**Excerpt provided**.
I invite you, therefore, in the name of the church, to the observance of a holy Lent, by self examination and repentance, by prayer, fasting and self denial, and by reading and meditating on God’s Holy Word.
And we do all those things, not just to prove that we are faithful, but we do those things so that we turn ourselves to God. That word repentance that is in there, repentance means turning back, turning away from something else and turning back over to God.
You’ll also hear from the sixth chapter of Matthew – and Matthew talks very specifically about these same things that you’ll hear in the invitation to a holy Lent – talks about the way that we pray, the way we give to others, the way we stay in relationship with God, the way we fast. And he says in that particular piece of the gospel that when we do those things, we don’t do them to make a fuss about ourselves or to humble brag about our faith. No, we do it in secret, that our piety, our way of practicing the faith, is done in secret so that God can work with us, and it is not about what we’re doing in front of other people, but is about our being in relationship with God. And that piety is private. That’s something that’s very important to Episcopalians. We like a private piety.
I want to add a third thing, because one of the things that we do on Ash Wednesday is to receive ashes, and those ashes are a very bold statement. It really is literally burned up ashes. Ashes are used to mark the sign of a cross on our forehead, as a symbol of who we belong to, as a symbol of our mortality, and as a symbol of what we believe in – that one day we will be raised again the same way that Jesus was raised. There is something about those ashes walking around on us that defies everything that we hear in that service, which is to be quiet about your piety, but still make a bold statement – that your faith makes a bold statement.
And I want to say, this third piece of making a bold statement is especially important in the world that we’re in right now. That your piety, your prayer, your fasting, your giving, all of that can remain private, but your faith, your faith needs to be public. It needs to be as public as those ashes that are on your face. Your faith needs to be something that people can see.
I keep remembering all that we heard about Jimmy Carter, about President Carter and his death. How many stories people talked about him saying, I have to make this decision, because my faith tells me I must make a decision. I need to help people get into a home – my faith tells me I must do that. That he was open in talking about his faith, and he was open in making faithful decisions. We’re going to have to make those decisions going forward, and it is our faith that makes those decisions.
I’ve been struck by the number of people who have told me that the whole notion of keeping people safe in church sounds like I am telling them to break the law. There is no law that tells us we cannot be kind to our neighbor. There is no law that tells us we cannot see to the safety of those who are endangered. As a matter of fact, our laws actually protect safety. They actually tell us how to do that, and the law for us as Christians that really guides how our faith happens in the world is the one that says, Love the Lord your God with all your heart, mind and soul, and love your neighbor as you love yourself.
I want to invite you along as a part of that invitation to a holy Lent, to look for the ways that you can make someone feel welcome, to look for the ways that you can make someone feel safe, to look for the ways that you can assure those who are afraid and those who have been targeted for cruelty – there is nothing else to call it but targeted for cruelty – that you look for the ways that you can help and assist them. That can be lawfully done in the United States, and it can also be done as a faithful Christian in a way that upholds not only the greatest commandment – that would mean the greatest law that Jesus gave us – but would uphold every vow in the Baptismal Covenant that has been given to us.
Do your prayers in secret, but do your faith in public.

Dataset entries
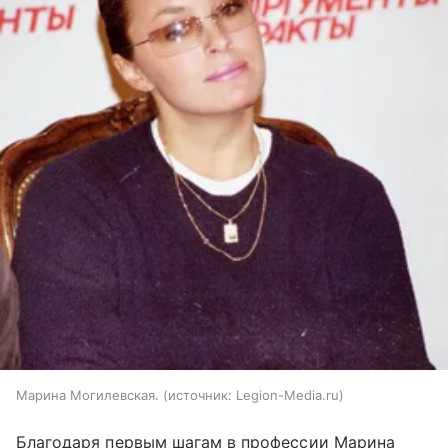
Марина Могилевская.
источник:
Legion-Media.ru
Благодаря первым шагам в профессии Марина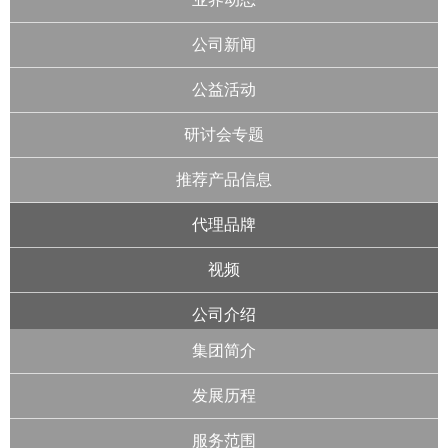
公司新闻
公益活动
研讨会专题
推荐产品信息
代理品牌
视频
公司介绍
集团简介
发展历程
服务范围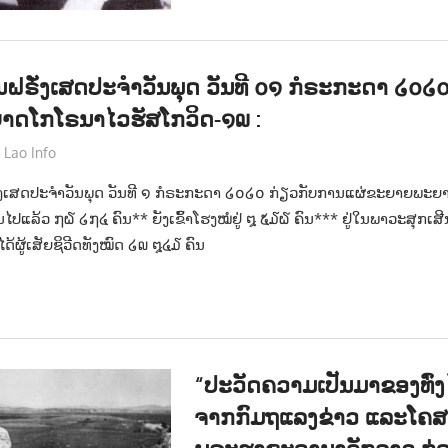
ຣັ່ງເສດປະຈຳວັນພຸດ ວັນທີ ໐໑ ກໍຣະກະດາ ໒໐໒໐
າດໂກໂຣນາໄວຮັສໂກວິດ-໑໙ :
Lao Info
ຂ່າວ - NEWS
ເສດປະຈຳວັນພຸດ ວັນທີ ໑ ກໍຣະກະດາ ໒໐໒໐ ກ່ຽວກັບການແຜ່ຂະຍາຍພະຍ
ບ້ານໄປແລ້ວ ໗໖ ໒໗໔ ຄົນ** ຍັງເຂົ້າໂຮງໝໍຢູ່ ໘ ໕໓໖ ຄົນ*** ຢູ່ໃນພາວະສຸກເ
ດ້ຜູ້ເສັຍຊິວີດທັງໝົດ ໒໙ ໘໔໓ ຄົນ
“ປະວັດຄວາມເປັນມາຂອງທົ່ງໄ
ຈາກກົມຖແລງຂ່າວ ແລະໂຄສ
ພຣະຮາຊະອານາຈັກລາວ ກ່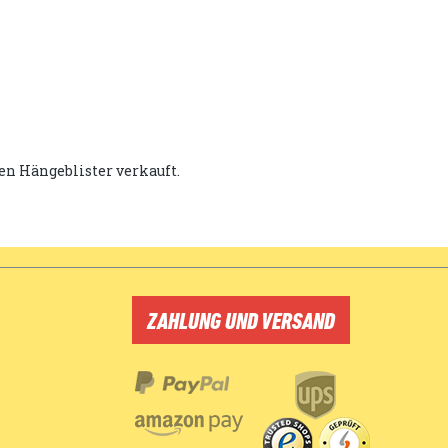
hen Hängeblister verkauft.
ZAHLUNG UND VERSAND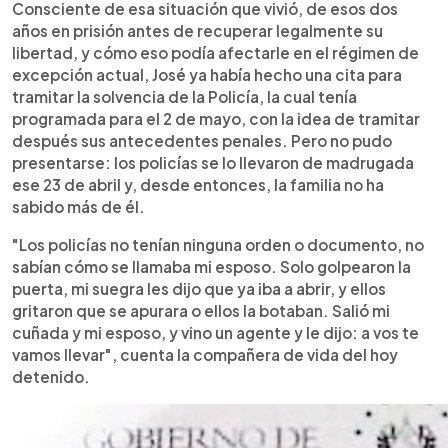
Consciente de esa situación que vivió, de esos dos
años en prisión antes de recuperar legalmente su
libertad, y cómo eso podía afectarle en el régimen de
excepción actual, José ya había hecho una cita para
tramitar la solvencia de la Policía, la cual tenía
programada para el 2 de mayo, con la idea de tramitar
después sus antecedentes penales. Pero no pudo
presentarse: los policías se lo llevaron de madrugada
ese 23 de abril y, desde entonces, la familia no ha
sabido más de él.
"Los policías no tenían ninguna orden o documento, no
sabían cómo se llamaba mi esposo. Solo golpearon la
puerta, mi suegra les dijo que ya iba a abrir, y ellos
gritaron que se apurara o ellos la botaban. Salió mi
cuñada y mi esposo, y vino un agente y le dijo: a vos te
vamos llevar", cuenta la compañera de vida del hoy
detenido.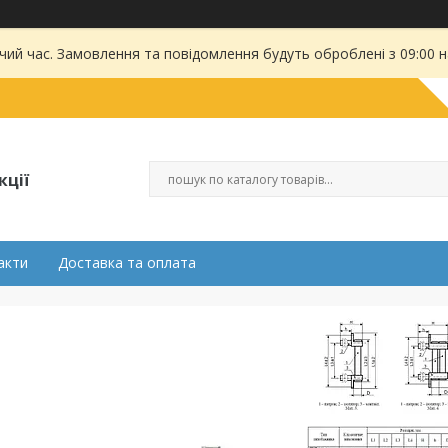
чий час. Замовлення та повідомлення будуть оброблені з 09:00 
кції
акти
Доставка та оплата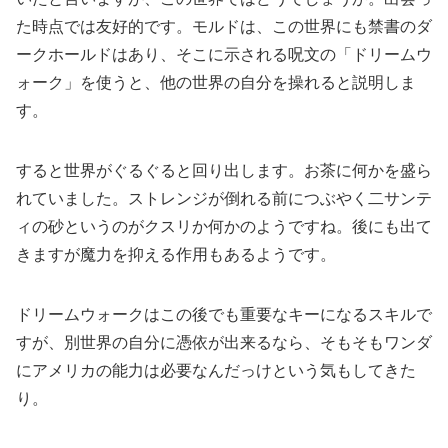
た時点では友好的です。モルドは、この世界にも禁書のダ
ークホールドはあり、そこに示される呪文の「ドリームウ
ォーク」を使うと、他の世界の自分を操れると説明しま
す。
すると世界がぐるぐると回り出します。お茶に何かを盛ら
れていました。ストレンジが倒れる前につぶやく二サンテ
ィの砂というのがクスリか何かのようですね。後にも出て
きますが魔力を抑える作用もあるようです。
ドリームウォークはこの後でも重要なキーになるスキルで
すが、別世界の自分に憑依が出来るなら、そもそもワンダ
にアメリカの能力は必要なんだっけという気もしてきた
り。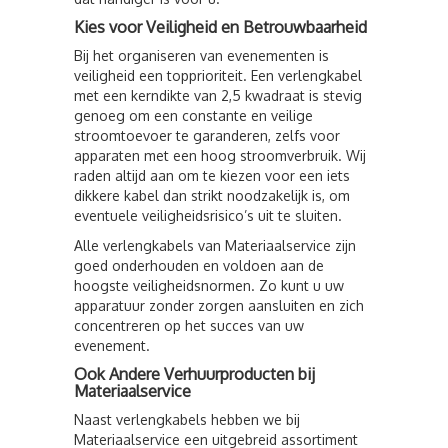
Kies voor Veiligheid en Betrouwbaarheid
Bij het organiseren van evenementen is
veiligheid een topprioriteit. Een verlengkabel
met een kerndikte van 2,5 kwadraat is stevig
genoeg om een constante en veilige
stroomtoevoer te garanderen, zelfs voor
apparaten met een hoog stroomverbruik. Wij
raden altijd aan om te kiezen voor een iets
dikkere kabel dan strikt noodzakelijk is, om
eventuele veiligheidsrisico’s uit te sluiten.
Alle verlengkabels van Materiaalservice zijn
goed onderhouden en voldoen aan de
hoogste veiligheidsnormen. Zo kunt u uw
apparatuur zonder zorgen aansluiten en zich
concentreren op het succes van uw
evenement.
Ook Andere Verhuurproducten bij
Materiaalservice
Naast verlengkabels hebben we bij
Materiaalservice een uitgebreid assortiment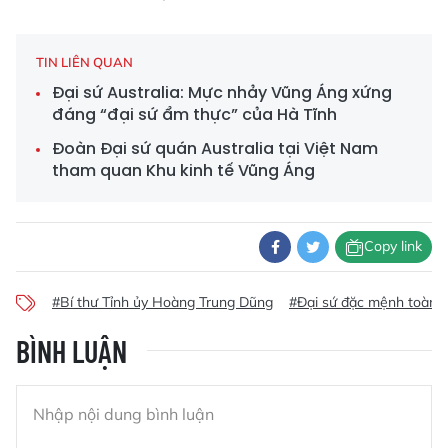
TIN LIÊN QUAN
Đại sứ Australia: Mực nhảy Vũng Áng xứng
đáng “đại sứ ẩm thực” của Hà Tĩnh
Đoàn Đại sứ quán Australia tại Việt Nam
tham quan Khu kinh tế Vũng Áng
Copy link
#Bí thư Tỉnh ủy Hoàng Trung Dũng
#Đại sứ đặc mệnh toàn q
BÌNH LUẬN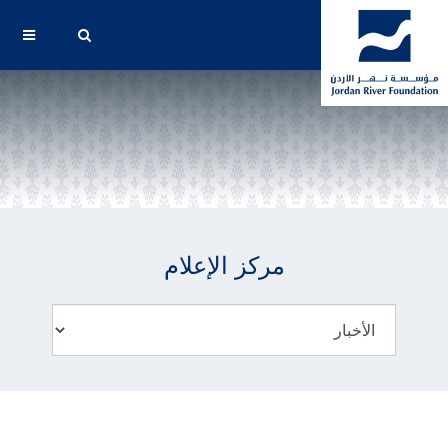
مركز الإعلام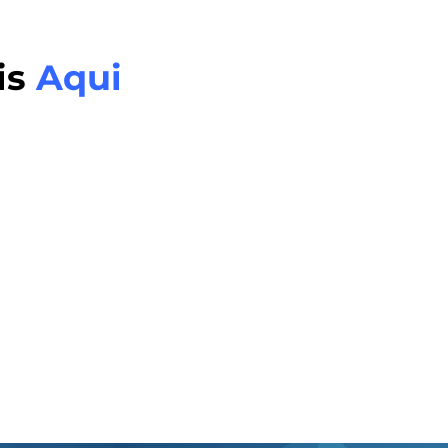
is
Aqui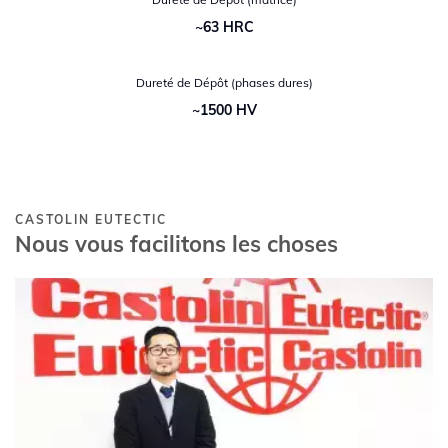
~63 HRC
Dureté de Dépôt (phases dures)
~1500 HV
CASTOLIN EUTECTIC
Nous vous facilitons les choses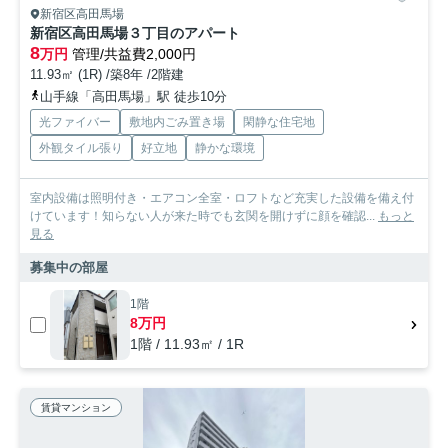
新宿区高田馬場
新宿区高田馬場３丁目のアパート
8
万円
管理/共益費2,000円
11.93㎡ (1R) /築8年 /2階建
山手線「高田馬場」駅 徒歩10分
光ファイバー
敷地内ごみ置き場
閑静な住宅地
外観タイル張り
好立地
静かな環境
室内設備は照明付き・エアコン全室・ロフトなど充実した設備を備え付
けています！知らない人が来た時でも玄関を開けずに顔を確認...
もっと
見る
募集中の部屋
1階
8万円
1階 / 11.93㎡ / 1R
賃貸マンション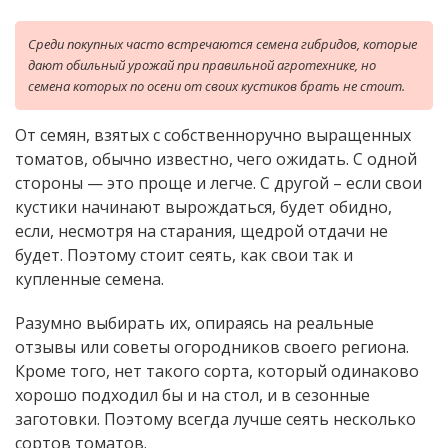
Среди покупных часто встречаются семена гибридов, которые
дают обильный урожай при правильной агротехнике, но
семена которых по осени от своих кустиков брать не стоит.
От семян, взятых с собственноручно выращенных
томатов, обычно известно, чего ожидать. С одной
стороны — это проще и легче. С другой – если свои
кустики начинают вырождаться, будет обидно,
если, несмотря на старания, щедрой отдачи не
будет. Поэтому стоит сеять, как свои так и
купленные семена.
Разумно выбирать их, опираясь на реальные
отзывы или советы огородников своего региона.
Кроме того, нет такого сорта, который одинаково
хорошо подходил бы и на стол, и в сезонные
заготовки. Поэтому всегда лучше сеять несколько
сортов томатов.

**Activity**.
How would you translate this sentence from the Ash Wednesday sermon into Spanish: "Your faith needs to be something that people can see."

**Answer for the task**.
Tu fe tiene que ser algo que la gente pueda ver.